--- YOUR OBJECTIVE ---
Render every line of text in the data below as a Markdown table with the columns n (row number) and Line, skipping blank lines. Leave the pictures out of the table.

[Records from a collection]

'''

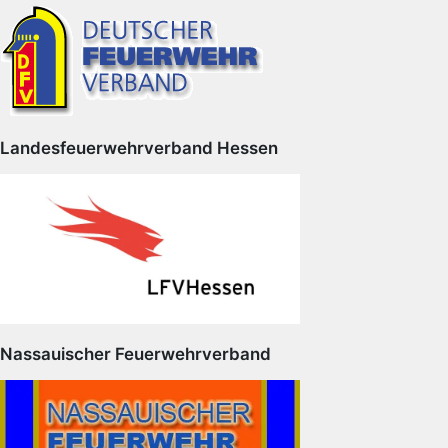
Landesfeuerwehrverband Hessen
Nassauischer Feuerwehrverband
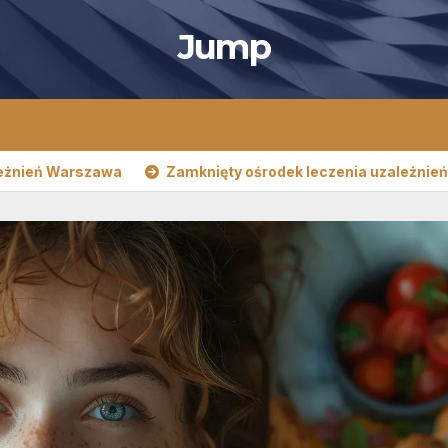
Jump
awa
Zamknięty ośrodek leczenia uzależnień Warszawa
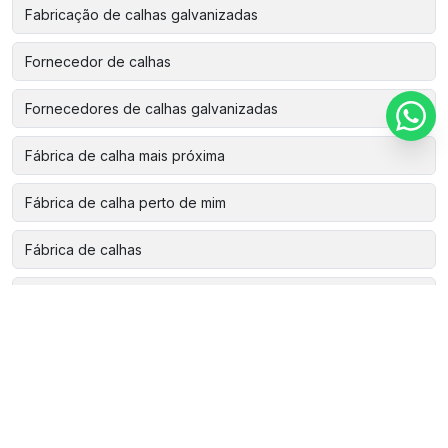
Fabricação de calhas galvanizadas
Fornecedor de calhas
Fornecedores de calhas galvanizadas
Fábrica de calha mais próxima
Fábrica de calha perto de mim
Fábrica de calhas
Fábrica de calhas de alumínio
Fábrica de calhas galvanizadas
Instalação de calha de zinco
Instalação de calha em telhado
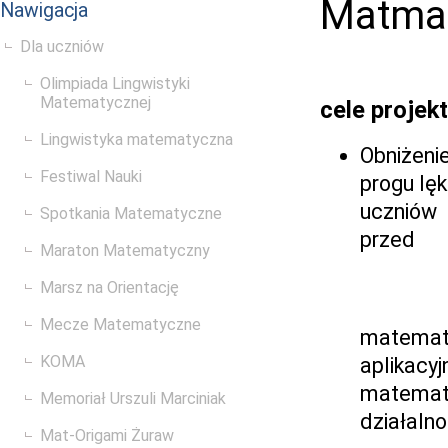
Matma 
Nawigacja
Dla uczniów
Olimpiada Lingwistyki
Matematycznej
cele projek
Lingwistyka matematyczna
Obniżeni
Festiwal Nauki
progu lę
uczniów
Spotkania Matematyczne
przed
Maraton Matematyczny
Marsz na Orientację
Mecze Matematyczne
matematy
KOMA
aplikacyj
matematy
Memoriał Urszuli Marciniak
działalno
Mat-Origami Żuraw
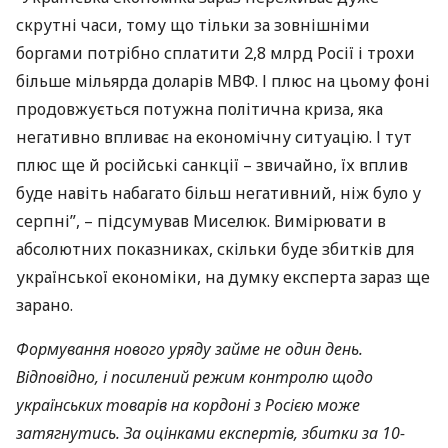
скрутні часи, тому що тільки за зовнішніми
боргами потрібно сплатити 2,8 млрд Росії і трохи
більше мільярда доларів
МВФ
. І плюс на цьому фоні
продовжується потужна політична криза, яка
негативно впливає на економічну ситуацію. І тут
плюс ще й російські санкції – звичайно, їх вплив
буде навіть набагато більш негативний, ніж було у
серпні”, – підсумував Миселюк. Вимірювати в
абсолютних показниках, скільки буде збитків для
української економіки, на думку експерта зараз ще
зарано.
Формування нового уряду займе не один день.
Відповідно, і посилений режим контролю щодо
українських товарів на кордоні з Росією може
затягнутись. За оцінками експертів, збитки за 10-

'''

--- OUTPUT OF THE EXERCISE ---
| n | Line |
|---|---|
| 1 | Landesfeuerwehrverband Hessen |
| 2 | Nassauischer Feuerwehrverband |
| 3 | Jump |
| 4 | awa |
| 5 | Zamknięty ośrodek leczenia uzależnień Warszawa |
| 6 | Fabricação de calhas galvanizadas |
| 7 | Fornecedor de calhas |
| 8 | Fornecedores de calhas galvanizadas |
| 9 | Fábrica de calha mais próxima |
| 10 | Fábrica de calha perto de mim |
| 11 | Fábrica de calhas |
| 12 | Fábrica de calhas de alumínio |
| 13 | Fábrica de calhas galvanizadas |
| 14 | Instalação de calha de zinco |
| 15 | Instalação de calha em telhado |
| 16 | Matma  |
| 17 | Nawigacja |
| 18 | Dla uczniów |
| 19 | Olimpiada Lingwistyki |
| 20 | Matematycznej |
| 21 | cele projek |
| 22 | Lingwistyka matematyczna |
| 23 | Obniżeni |
| 24 | Festiwal Nauki |
| 25 | progu lę |
| 26 | uczniów |
| 27 | Spotkania Matematyczne |
| 28 | przed |
| 29 | Maraton Matematyczny |
| 30 | Marsz na Orientację |
| 31 | Mecze Matematyczne |
| 32 | matematy |
| 33 | KOMA |
| 34 | aplikacyj |
| 35 | matematy |
| 36 | Memoriał Urszuli Marciniak |
| 37 | działalno |
| 38 | Mat-Origami Żuraw |
| 39 | скрутні часи, тому що тільки за зовнішніми |
| 40 | боргами потрібно сплатити 2,8 млрд Росії і трохи |
| 41 | більше мільярда доларів |
| 42 | МВФ |
| 43 | . І плюс на цьому фоні |
| 44 | продовжується потужна політична криза, яка |
| 45 | негативно впливає на економічну ситуацію. І тут |
| 46 | плюс ще й російські санкції – звичайно, їх вплив |
| 47 | буде навіть набагато більш негативний, ніж було у |
| 48 | серпні”, – підсумував Миселюк. Вимірювати в |
| 49 | абсолютних показниках, скільки буде збитків для |
| 50 | української економіки, на думку експерта зараз ще |
| 51 | зарано. |
| 52 | Формування нового уряду займе не один день. |
| 53 | Відповідно, і посилений режим контролю щодо |
| 54 | українських товарів на кордоні з Росією може |
| 55 | затягнутись. За оцінками експертів, збитки за 10- |